Four-year-old daughter settled into her theatre seat and made a pronouncement: “Ooh, this looks a bit too scary for me.”
This was before the curtain had even gone up.
Admittedly, it was a scary black curtain, which rose to show a classic Victorian street scene – only with the added brilliance of the Royal set-makers; boxes piled on boxes, upon bookcases and grandfather clocks. All moveable mini sets which characters could climb and peer through.


A Christmas Carol has been going down a storm at Northampton’s Royal & Derngate this year, and rightly so.
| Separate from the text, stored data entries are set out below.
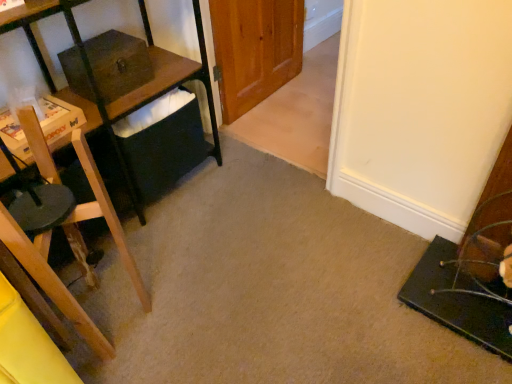
Where is `vacant space to the right of wooden chair at left`? This screenshot has width=512, height=384. vacant space to the right of wooden chair at left is located at coordinates (178, 311).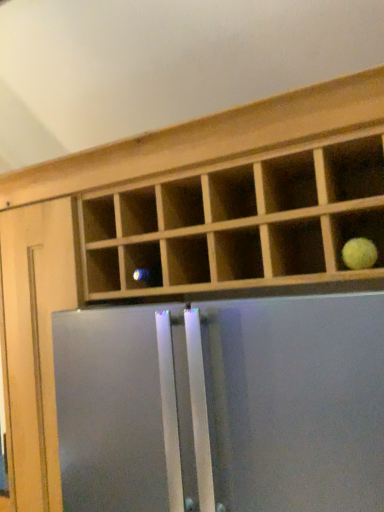
The width and height of the screenshot is (384, 512). Describe the element at coordinates (359, 254) in the screenshot. I see `yellow matte tennis ball at upper right` at that location.

At what (x,y) coordinates should I click in order to perform the action: click on yellow matte tennis ball at upper right. Please return your answer as a coordinate pair (x, y). The height and width of the screenshot is (512, 384). Looking at the image, I should click on (359, 254).

Identify the location of satin silver refrigerator at center. The height and width of the screenshot is (512, 384). (223, 405).

What do you see at coordinates (223, 405) in the screenshot?
I see `satin silver refrigerator at center` at bounding box center [223, 405].

Image resolution: width=384 pixels, height=512 pixels. What are the coordinates of `yellow matte tennis ball at upper right` in the screenshot? It's located at (359, 254).

Considering the positions of objects yellow matte tennis ball at upper right and satin silver refrigerator at center in the image provided, who is more to the right, yellow matte tennis ball at upper right or satin silver refrigerator at center?

yellow matte tennis ball at upper right is more to the right.

In the image, is yellow matte tennis ball at upper right positioned in front of or behind satin silver refrigerator at center?

Visually, yellow matte tennis ball at upper right is located behind satin silver refrigerator at center.

Considering the positions of point (375, 255) and point (117, 469), is point (375, 255) closer or farther from the camera than point (117, 469)?

Point (375, 255) is closer to the camera than point (117, 469).

From the image's perspective, is yellow matte tennis ball at upper right located above satin silver refrigerator at center?

Yes, from the image's perspective, yellow matte tennis ball at upper right is over satin silver refrigerator at center.

From a real-world perspective, is yellow matte tennis ball at upper right located beneath satin silver refrigerator at center?

No, from a real-world perspective, yellow matte tennis ball at upper right is not beneath satin silver refrigerator at center.

Considering the sizes of objects yellow matte tennis ball at upper right and satin silver refrigerator at center in the image provided, who is thinner, yellow matte tennis ball at upper right or satin silver refrigerator at center?

Thinner between the two is yellow matte tennis ball at upper right.

Considering the sizes of objects yellow matte tennis ball at upper right and satin silver refrigerator at center in the image provided, who is shorter, yellow matte tennis ball at upper right or satin silver refrigerator at center?

yellow matte tennis ball at upper right.

Who is bigger, yellow matte tennis ball at upper right or satin silver refrigerator at center?

satin silver refrigerator at center is bigger.

Is yellow matte tennis ball at upper right positioned beyond the bounds of satin silver refrigerator at center?

Absolutely, yellow matte tennis ball at upper right is external to satin silver refrigerator at center.

Are yellow matte tennis ball at upper right and satin silver refrigerator at center located far from each other?

No, there isn't a large distance between yellow matte tennis ball at upper right and satin silver refrigerator at center.

Could you tell me if yellow matte tennis ball at upper right is facing satin silver refrigerator at center?

No, yellow matte tennis ball at upper right is not oriented towards satin silver refrigerator at center.

You are a GUI agent. You are given a task and a screenshot of the screen. Output one action in this format:
    pyautogui.click(x=<x>, y=<y>)
    Task: Click on the fruit above the satin silver refrigerator at center (from a real-world perspective)
    
    Given the screenshot: What is the action you would take?
    pyautogui.click(x=359, y=254)

Is satin silver refrigerator at center to the left or to the right of yellow matte tennis ball at upper right in the image?

Clearly, satin silver refrigerator at center is on the left of yellow matte tennis ball at upper right in the image.

Is the position of satin silver refrigerator at center less distant than that of yellow matte tennis ball at upper right?

Yes, satin silver refrigerator at center is closer to the camera.

Which is behind, point (383, 385) or point (348, 250)?

Positioned behind is point (348, 250).

From the image's perspective, between satin silver refrigerator at center and yellow matte tennis ball at upper right, which one is located above?

yellow matte tennis ball at upper right is shown above in the image.

From a real-world perspective, is satin silver refrigerator at center located beneath yellow matte tennis ball at upper right?

Correct, in the physical world, satin silver refrigerator at center is lower than yellow matte tennis ball at upper right.

Considering the relative sizes of satin silver refrigerator at center and yellow matte tennis ball at upper right in the image provided, is satin silver refrigerator at center wider than yellow matte tennis ball at upper right?

Yes, satin silver refrigerator at center is wider than yellow matte tennis ball at upper right.

Is satin silver refrigerator at center shorter than yellow matte tennis ball at upper right?

No.

Considering the sizes of objects satin silver refrigerator at center and yellow matte tennis ball at upper right in the image provided, who is smaller, satin silver refrigerator at center or yellow matte tennis ball at upper right?

yellow matte tennis ball at upper right.

Is satin silver refrigerator at center spatially inside yellow matte tennis ball at upper right, or outside of it?

satin silver refrigerator at center is spatially situated outside yellow matte tennis ball at upper right.

Is satin silver refrigerator at center not close to yellow matte tennis ball at upper right?

Actually, satin silver refrigerator at center and yellow matte tennis ball at upper right are a little close together.

Is satin silver refrigerator at center positioned with its back to yellow matte tennis ball at upper right?

No, satin silver refrigerator at center is not facing away from yellow matte tennis ball at upper right.

How many degrees apart are the facing directions of satin silver refrigerator at center and yellow matte tennis ball at upper right?

The facing directions of satin silver refrigerator at center and yellow matte tennis ball at upper right are 0.047 degrees apart.

Measure the distance between satin silver refrigerator at center and yellow matte tennis ball at upper right.

17.83 inches.

Locate an element on the screen. screen door below the yellow matte tennis ball at upper right (from the image's perspective) is located at coordinates (223, 405).

The width and height of the screenshot is (384, 512). What are the coordinates of `screen door in front of the yellow matte tennis ball at upper right` in the screenshot? It's located at (223, 405).

Where is `fruit behind the satin silver refrigerator at center`? This screenshot has width=384, height=512. fruit behind the satin silver refrigerator at center is located at coordinates (359, 254).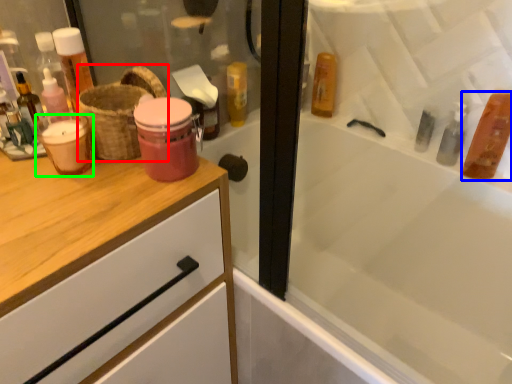
Question: Considering the real-world distances, which object is closest to basket (highlighted by a red box)? mouthwash (highlighted by a blue box) or mouthwash (highlighted by a green box).

Choices:
 (A) mouthwash
 (B) mouthwash

Answer: (B)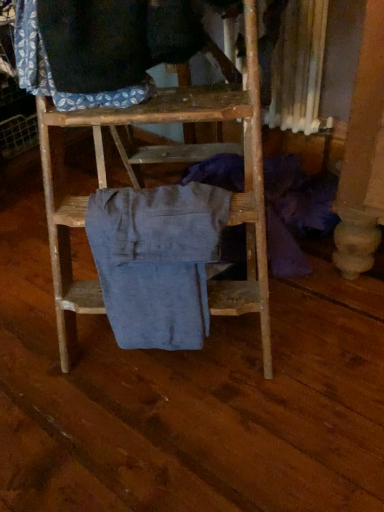
The width and height of the screenshot is (384, 512). I want to click on free space above denim pants at center, the 2th clothing when ordered from left to right (from a real-world perspective), so click(165, 196).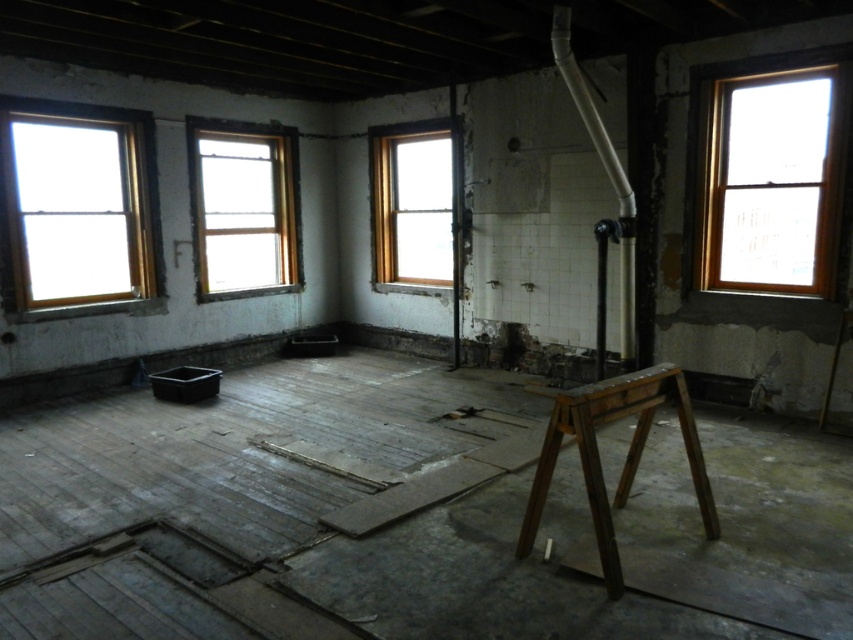
Question: Which object appears closest to the camera in this image?

Choices:
 (A) clear glass window at left
 (B) clear glass window at center
 (C) dark brown wooden stool at center

Answer: (C)

Question: Can you confirm if clear glass window at left is thinner than wooden frame window at upper right?

Choices:
 (A) no
 (B) yes

Answer: (A)

Question: Which object is positioned closest to the clear glass window at center?

Choices:
 (A) wooden frame window at center
 (B) wooden frame window at upper right

Answer: (A)

Question: Can you confirm if clear glass window at left is smaller than dark brown wooden stool at center?

Choices:
 (A) yes
 (B) no

Answer: (B)

Question: Which object is closer to the camera taking this photo?

Choices:
 (A) wooden frame window at center
 (B) wooden frame window at upper right
 (C) dark brown wooden stool at center

Answer: (C)

Question: Does clear glass window at left have a greater width compared to dark brown wooden stool at center?

Choices:
 (A) no
 (B) yes

Answer: (A)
I haven’t heard a bad word about 2012’s in-house offering – a welcome antidote to the giant celebrity-studded Bobby Davro/Denise Loose-women omnipanto next door in Derngate.
Pantomime it ain’t. The show sticks to the original Dickens classic story pretty religiously and that’s to its credit; there’s no soft-soaping of the Victorian urban setting here. Poverty, cold and Scrooge (played to miserly perfection by the considerably younger Sam Graham), grumbles and snarls his way around Christmas Eve like there’s no tomorrow, and of course, for him there might not be.
Cue the three ghosts – the Santa-like Andy Williams gives a show-stealing turn as the ghost of Christmas present as well as Jacob Marley – and Scrooge has to clean up his act for the sake of poor old’ Tiny Tim and the Cratchetts.
The cast are marvellous, and combined with a slick script and that mesmerising set, it’s a set of ingredients which leaves the audience feeling full and contented. Even the four-year-olds.


If you manage to get a ticket, do try to see it before the run ends on January 6. Box office is on 01604 624811.
I can’t guarantee any celebrity spotting on the way out though. Our Bloke saw Philip Schofield as we were leaving, although none of us – bah humbug – believed him. Turns out he was watching his brother-in-law play Scrooge.